- Exercise goal -
Count every line in the data below that includes "nelle", and give only the result.

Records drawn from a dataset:
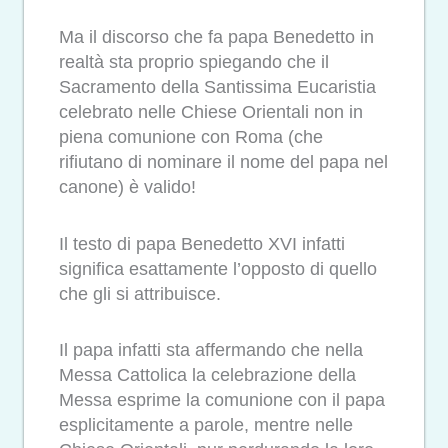
Ma il discorso che fa papa Benedetto in
realtà sta proprio spiegando che il
Sacramento della Santissima Eucaristia
celebrato nelle Chiese Orientali non in
piena comunione con Roma (che
rifiutano di nominare il nome del papa nel
canone) è valido!
Il testo di papa Benedetto XVI infatti
significa esattamente l’opposto di quello
che gli si attribuisce.
Il papa infatti sta affermando che nella
Messa Cattolica la celebrazione della
Messa esprime la comunione con il papa
esplicitamente a parole, mentre nelle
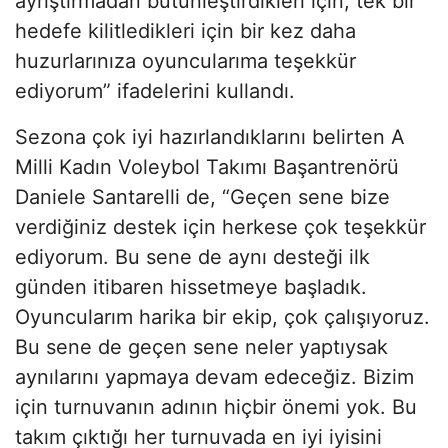
ayrıştırmadan bütünleştirdikleri için, tek bir
hedefe kilitledikleri için bir kez daha
huzurlarınıza oyuncularıma teşekkür
ediyorum” ifadelerini kullandı.
Sezona çok iyi hazırlandıklarını belirten A
Milli Kadın Voleybol Takımı Başantrenörü
Daniele Santarelli de, “Geçen sene bize
verdiğiniz destek için herkese çok teşekkür
ediyorum. Bu sene de aynı desteği ilk
günden itibaren hissetmeye başladık.
Oyuncularım harika bir ekip, çok çalışıyoruz.
Bu sene de geçen sene neler yaptıysak
aynılarını yapmaya devam edeceğiz. Bizim
için turnuvanın adının hiçbir önemi yok. Bu
takım çıktığı her turnuvada en iyi iyisini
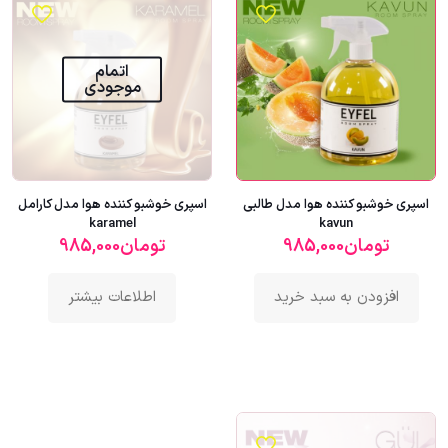
اتمام
موجودی
اسپری خوشبو کننده هوا مدل طالبی
اسپری خوشبو کننده هوا مدل کارامل
karamel
kavun
تومان
985,000
تومان
985,000
افزودن به سبد خرید
اطلاعات بیشتر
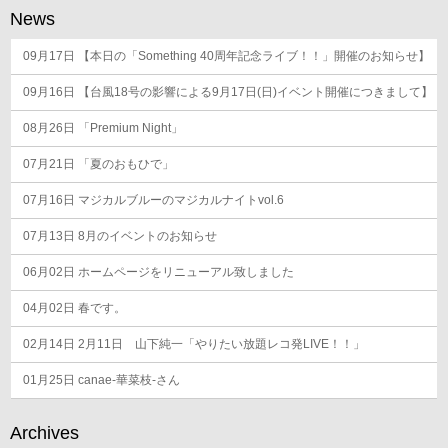
ー
News
シ
09月17日
ョ
【本日の「Something 40周年記念ライブ！！」開催のお知らせ】
ン
09月16日
【台風18号の影響による9月17日(日)イベント開催につきまして】
08月26日
「Premium Night」
07月21日
「夏のおもひで」
07月16日
マジカルブルーのマジカルナイトvol.6
07月13日
8月のイベントのお知らせ
06月02日
ホームページをリニューアル致しました
04月02日
春です。
02月14日
2月11日 山下純一「やりたい放題レコ発LIVE！！」
01月25日
canae-華菜枝-さん
Archives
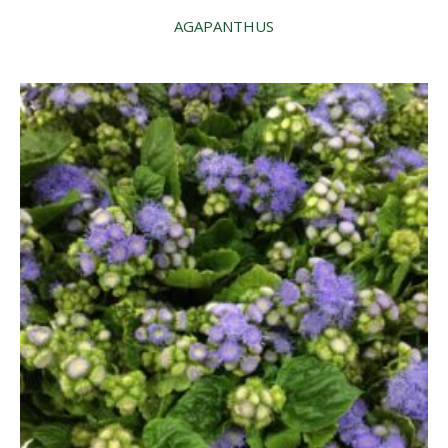
AGAPANTHUS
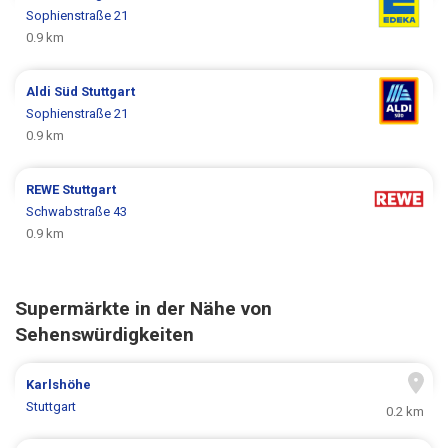
Sophienstraße 21
0.9 km
Aldi Süd
Stuttgart
Sophienstraße 21
0.9 km
REWE
Stuttgart
Schwabstraße 43
0.9 km
Supermärkte in der Nähe von
Sehenswürdigkeiten
Karlshöhe
Stuttgart
0.2 km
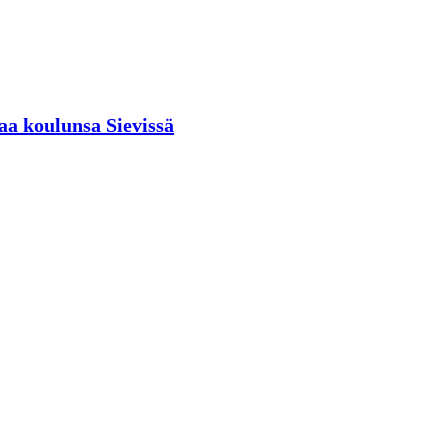
aa koulunsa Sievissä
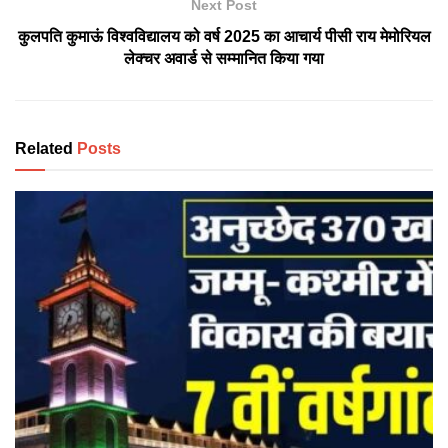
Next Post
कुलपति कुमाऊं विश्वविद्यालय को वर्ष 2025 का आचार्य पीसी राय मेमोरियल
लेक्चर अवार्ड से सम्मानित किया गया
Related
Posts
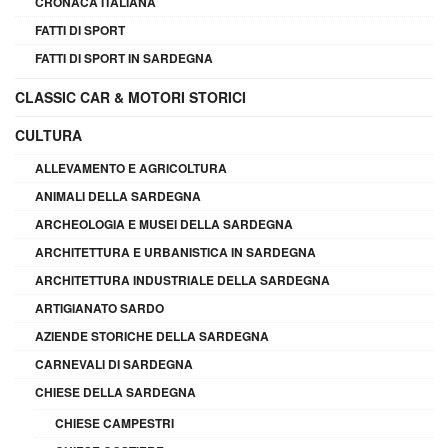
CRONACA ITALIANA
FATTI DI SPORT
FATTI DI SPORT IN SARDEGNA
CLASSIC CAR & MOTORI STORICI
CULTURA
ALLEVAMENTO E AGRICOLTURA
ANIMALI DELLA SARDEGNA
ARCHEOLOGIA E MUSEI DELLA SARDEGNA
ARCHITETTURA E URBANISTICA IN SARDEGNA
ARCHITETTURA INDUSTRIALE DELLA SARDEGNA
ARTIGIANATO SARDO
AZIENDE STORICHE DELLA SARDEGNA
CARNEVALI DI SARDEGNA
CHIESE DELLA SARDEGNA
CHIESE CAMPESTRI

- Solution for this task -
2